Há relativamente muito pouco tempo, fez-se um concurso público para cerca de vinte blocos offshore e, acredito que só houve interesse limitadíssimo por três desses blocos. Interesse pálido, morno, envergonhado. E até agora pouco ou nada se fez em termos de investimento. Estamos há cerca de dez anos a falar do relançamento da exploração nas bacias do Congo e do Cuanza onshore e, até ao presente, ainda não fomos capazes de dar um passo em frente. Os parceiros internacionais não têm mostrado o interesse que se esperava até porque estão eles próprios a repensar a sua actividade. Estão a posicionar-se para as energias alternativas. A produção do petróleo em Angola é muito cara. Assim sendo, o interesse pela exploração em áreas novas está muito perto do seu término. Será que as nossas entidades não conseguem entender o que se está a passar? Ou será simplesmente um exercício de sísmica por meios aéreos (aero-magnetismo/aero-gravimetria/aero-gravidade) e recolha de amostras do solo a ser financiado pelo governo de modos a que alguém beneficie de comissões especulativas? Será mais um caso de “que s’a lixe o resultado… o que importa é a comissão?” Historicamente, temos muitos exemplos destes na nossa bandeja de pára-quedistas no governo.

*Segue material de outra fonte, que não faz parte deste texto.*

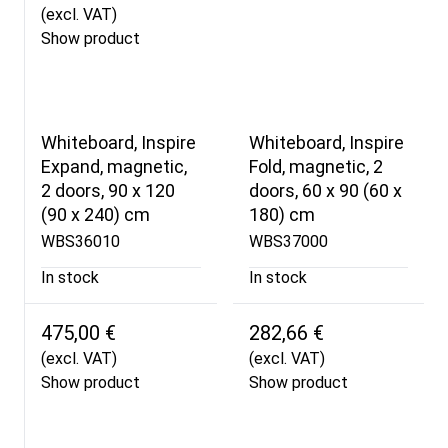
(excl. VAT)
Show product
Whiteboard, Inspire
Whiteboard, Inspire
Expand, magnetic,
Fold, magnetic, 2
2 doors, 90 x 120
doors, 60 x 90 (60 x
(90 x 240) cm
180) cm
WBS36010
WBS37000
In stock
In stock
475,00 €
282,66 €
(excl. VAT)
(excl. VAT)
Show product
Show product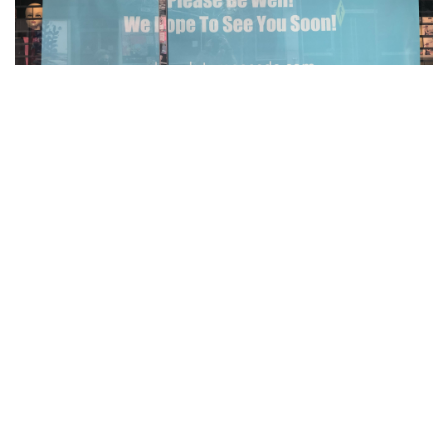
Gallery: Social Distancing signs in the
DC area
By
Kai Jenkins
|
March 25, 2021, 10:34 p.m.
| In
Photo »
Covid-19 has changed so many things, but one of the most
common things are how businesses and restaurants have
changed. Business, restaurants and stores have put up
signs everywhere to let their costumers know about their
Covid-19 rules.
Gallery: What have Blair Artists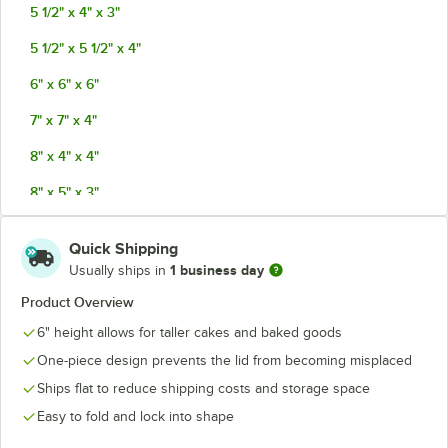
5 1/2" x 4" x 3"
5 1/2" x 5 1/2" x 4"
6" x 6" x 6"
7" x 7" x 4"
8" x 4" x 4"
8" x 5" x 3"
8" x 8" x 4"
Quick Shipping
8" x 8" x 5"
1 business day
Usually ships in
9" x 9" x 4"
Product Overview
6" height allows for taller cakes and baked goods
9" x 9" x 5"
One-piece design prevents the lid from becoming misplaced
9" x 9" x 6"
Ships flat to reduce shipping costs and storage space
10" x 10" x 4"
Easy to fold and lock into shape
10" x 10" x 5"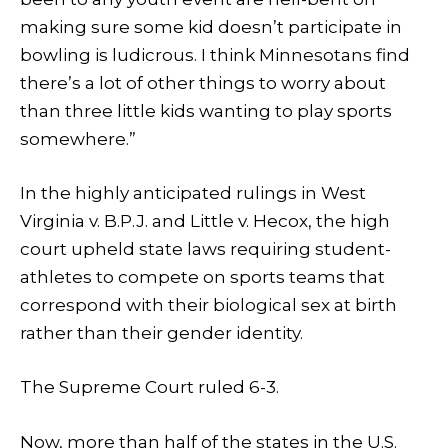
making sure some kid doesn’t participate in
bowling is ludicrous. I think Minnesotans find
there’s a lot of other things to worry about
than three little kids wanting to play sports
somewhere.”
In the highly anticipated rulings in West
Virginia v. B.P.J. and Little v. Hecox, the high
court upheld state laws requiring student-
athletes to compete on sports teams that
correspond with their biological sex at birth
rather than their gender identity.
The Supreme Court ruled 6-3.
Now, more than half of the states in the U.S.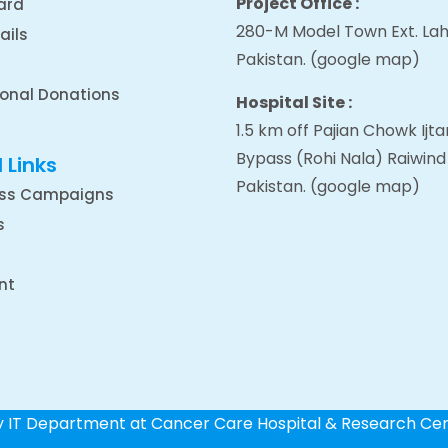
Project Office :
ard
280-M Model Town Ext. Lah
ails
Pakistan.
(google map
)
ional Donations
Hospital Site :
1.5 km off Pajian Chowk Ij
Bypass (Rohi Nala) Raiwind
 Links
Pakistan.
(google map
)
ss Campaigns
s
nt
by IT Department at Cancer Care Hospital & Research Ce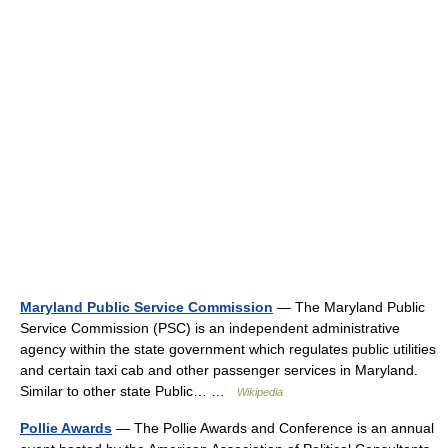
Maryland Public Service Commission
— The Maryland Public
Service Commission (PSC) is an independent administrative
agency within the state government which regulates public utilities
and certain taxi cab and other passenger services in Maryland.
Similar to other state Public… …
Wikipedia
Pollie Awards
— The Pollie Awards and Conference is an annual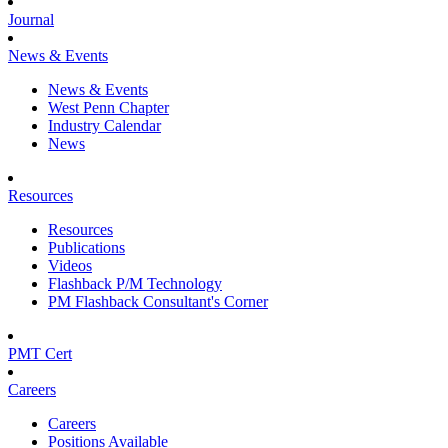
Journal
News & Events
News & Events
West Penn Chapter
Industry Calendar
News
Resources
Resources
Publications
Videos
Flashback P/M Technology
PM Flashback Consultant's Corner
PMT Cert
Careers
Careers
Positions Available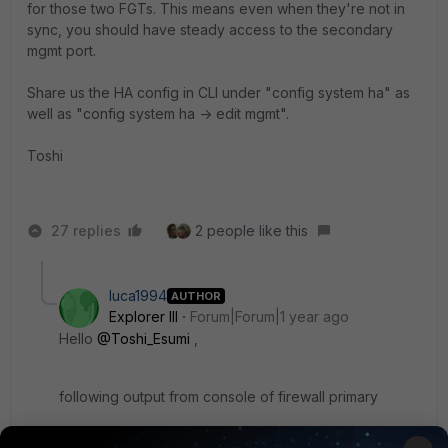
for those two FGTs. This means even when they're not in
sync, you should have steady access to the secondary
mgmt port.
Share us the HA config in CLI under "config system ha" as
well as "config system ha -> edit mgmt".
Toshi
27 replies
2 people like this
luca1994
AUTHOR
Explorer III
Forum|Forum|1 year ago
Hello
@Toshi_Esumi
,
following output from console of firewall primary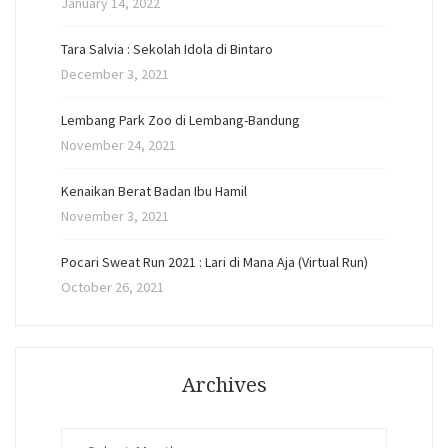
January 14, 2022
Tara Salvia : Sekolah Idola di Bintaro
December 3, 2021
Lembang Park Zoo di Lembang-Bandung
November 24, 2021
Kenaikan Berat Badan Ibu Hamil
November 3, 2021
Pocari Sweat Run 2021 : Lari di Mana Aja (Virtual Run)
October 26, 2021
Archives
Archives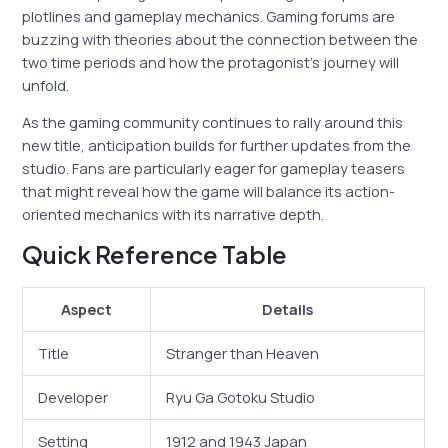
plotlines and gameplay mechanics. Gaming forums are
buzzing with theories about the connection between the
two time periods and how the protagonist’s journey will
unfold.
As the gaming community continues to rally around this
new title, anticipation builds for further updates from the
studio. Fans are particularly eager for gameplay teasers
that might reveal how the game will balance its action-
oriented mechanics with its narrative depth.
Quick Reference Table
Aspect
Details
Title
Stranger than Heaven
Developer
Ryu Ga Gotoku Studio
Setting
1912 and 1943 Japan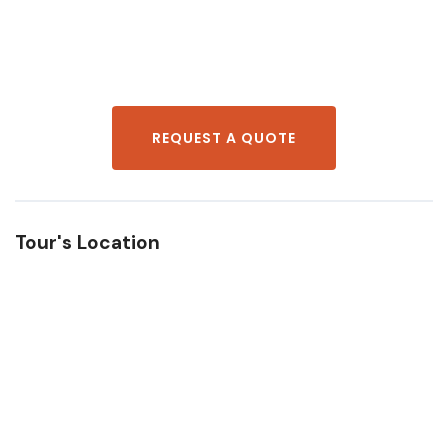
REQUEST A QUOTE
Tour's Location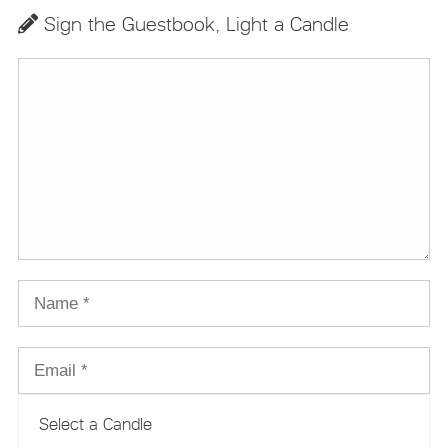
Sign the Guestbook, Light a Candle
Select a Candle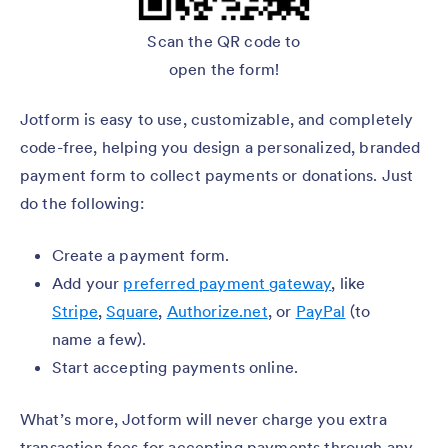
Scan the QR code to
open the form!
Jotform is easy to use, customizable, and completely
code-free, helping you design a personalized, branded
payment form to collect payments or donations. Just
do the following:
Create a payment form.
Add your
preferred payment gateway
, like
Stripe
,
Square
,
Authorize.net
, or
PayPal
(to
name a few).
Start accepting payments online.
What’s more, Jotform will never charge you extra
transaction fees for accepting payments through any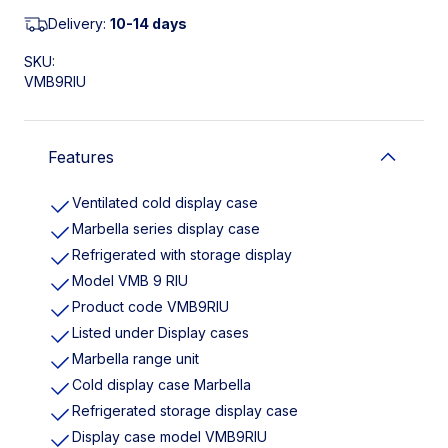
Delivery:
10-14 days
SKU:
VMB9RIU
Features
Ventilated cold display case
Marbella series display case
Refrigerated with storage display
Model VMB 9 RIU
Product code VMB9RIU
Listed under Display cases
Marbella range unit
Cold display case Marbella
Refrigerated storage display case
Display case model VMB9RIU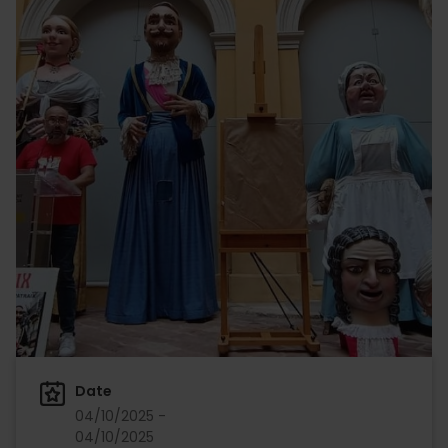
Date
04/10/2025 -
04/10/2025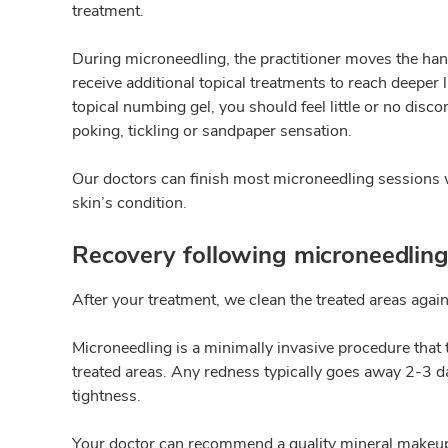
treatment.
During microneedling, the practitioner moves the hand
receive additional topical treatments to reach deepe
topical numbing gel, you should feel little or no disc
poking, tickling or sandpaper sensation.
Our doctors can finish most microneedling sessions wi
skin’s condition.
Recovery following microneedlin
After your treatment, we clean the treated areas agai
Microneedling is a minimally invasive procedure that t
treated areas. Any redness typically goes away 2-3 day
tightness.
Your doctor can recommend a quality mineral makeup to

A Bacia do Okavango não tem tempo para se transformar numa província petrolífera. Em contrapartida, essa mesma bacia é uma donzela, pura e virgem na qual se pode desenvolver a capital do turismo nacional. É o paraíso esquecido. Um turismo que para além de ser único e exclusivo irá durar até a eternidade. Para quê entrar numa corrida que já está no fim?
Aos nossos deputados, por muita gente acusados de passividade e incoerência posicional e funcional é altura de agarrarem o toiro pelos cornos e finalmente travarem esse desastre. A esses vendilhões da pátria peço que deixem de tentar vender a “virgindade das nossas terras” tal qual permitam que se venda a das nossas irmãs ao mercenarismo da carne viva. Tal qual os poderes de ontém, na sua virgindade elementar, venderam e vendem os nossos jovens para a escravidão dos evangelizadores.
E para além de tudo isso, há uma população local que para além de nunca ter sido ouvida, terá que engolir com os “estilhaços, resíduos e demais danos colaterais” provocados pelas operações petrolíferas. E não me atirem aos olhos a falsidade da criação de emprego, porque a indústria precisa de especialistas que por lá não existem. Mais respeito, por favor. Nós, os ratos da cidade, temos a obrigação de saber tudo sobre a cidade. Sobre as chanas do leste, os locais e a natureza sabem muito mais que nós.
“Exijo” que se abandone este propósito mais maléfico que o capeta. Sim, que se comece a diversificar a economia e, se projecte a indústria do turismo rural mesmo que seja duma forma primitiva. Já. Na bacia do Okavango. Só assim, iremos corrigir o que está mal e melhorar o que está bem. E quem ganhará é o povo. O futuro promete.